Para se ter noção da expansão da utilização dessas células, estima-se que, se todas as HeLa existentes atualmente fossem colocadas lado a lado, elas seriam capazes de recobrir toda a extensão do planeta Terra mais de três vezes.
Adaptação literária e cinematográfica
Em 2010, a jornalista Rebecca Skloot publicou o livro “A Vida Imortal de Henrietta Lacks”, que reconstitui toda a trajetória da família Lacks e demonstra a influência das HeLa para o mundo científico. O livro, bestseller do The New York Times, foi construído a partir de um trabalho minucioso da jornalista, que realizou uma imersão na família Lacks para entender melhor os acontecimentos. “Quando eu aprendi sobre as células de Henrietta pela primeira vez na aula de biologia, as primeiras questões que fiz ao professor foram se ela tinha filhos, o que eles pensavam sobre as células estarem sendo usadas após sua morte e o que o fato dela ser negra tinha a ver com aquilo”, comenta Rebecca ao ser questionada sobre suas motivações para escrever o livro.

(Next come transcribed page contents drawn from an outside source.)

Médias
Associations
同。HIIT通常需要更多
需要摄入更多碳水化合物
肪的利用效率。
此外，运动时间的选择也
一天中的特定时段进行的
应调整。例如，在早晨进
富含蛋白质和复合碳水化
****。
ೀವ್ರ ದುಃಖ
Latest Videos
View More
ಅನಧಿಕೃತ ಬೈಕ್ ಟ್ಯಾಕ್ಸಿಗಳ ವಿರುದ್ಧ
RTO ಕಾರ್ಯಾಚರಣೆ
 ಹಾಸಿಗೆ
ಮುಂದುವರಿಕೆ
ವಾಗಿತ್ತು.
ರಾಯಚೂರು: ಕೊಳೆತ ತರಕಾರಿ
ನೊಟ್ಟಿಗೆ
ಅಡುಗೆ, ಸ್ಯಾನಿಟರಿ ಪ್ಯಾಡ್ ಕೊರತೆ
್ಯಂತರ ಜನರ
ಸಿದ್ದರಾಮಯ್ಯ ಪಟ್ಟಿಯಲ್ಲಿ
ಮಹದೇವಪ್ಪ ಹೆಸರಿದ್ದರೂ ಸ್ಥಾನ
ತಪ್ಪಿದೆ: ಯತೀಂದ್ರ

A jornalista, ainda falando sobre sua jornada de escrita, diz também que “em 1988, quando meu professor de biologia me perguntou se eu podia achar mais informações sobre Henrietta, nenhum de nós dois poderia imaginar que eu passaria mais de duas décadas trabalhando para responder uma pergunta que ele fez em sala de aula”. Seguindo essa linha de raciocínio, Rebecca cita a importância da educação, dizendo que “você nunca sabe qual frase aleatória de um professor vai ser responsável por mudar a vida de um aluno”.
O sucesso da narrativa chamou a atenção da HBO, que, em 2017, lançou o filme homônimo ao livro. O longa-metragem conta com Oprah Winfrey no papel de Deborah, uma das filhas de Henrietta e com Rose Byrne interpretando Rebecca Skloot. Com cenas emocionantes, “A Vida Imortal de Henrietta Lacks” traz às telonas a jornada da família junto à jornalista em busca do reconhecimento de Henrietta.

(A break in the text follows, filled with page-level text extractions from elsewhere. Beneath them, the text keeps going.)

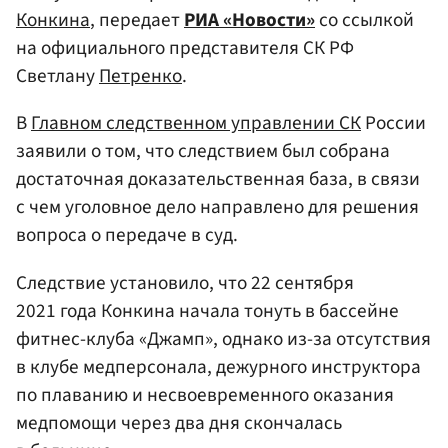
Конкина
, передает
РИА «Новости»
со ссылкой
на официального представителя СК РФ
Светлану
Петренко
.
В
Главном следственном управлении СК
России
заявили о том, что следствием был собрана
достаточная доказательственная база, в связи
с чем уголовное дело направлено для решения
вопроса о передаче в суд.
Следствие установило, что 22 сентября
2021 года Конкина начала тонуть в бассейне
фитнес-клуба «Джамп», однако из-за отсутствия
в клубе медперсонала, дежурного инструктора
по плаванию и несвоевременного оказания
медпомощи через два дня скончалась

É impossível medir a importância do reconhecimento de Henrietta Lacks, mesmo ela tendo ficado tanto tempo na invisibilidade. Nas palavras de Rebecca Skloot, “a história das células HeLa é sobre raça, classe social, ciência, ética e a importância do acesso à educação e aos tratamentos de saúde”. Por todos esses motivos, é necessário que a humanidade lute para que as heroínas e os heróis da ciência tenham sempre a credibilidade que merecem.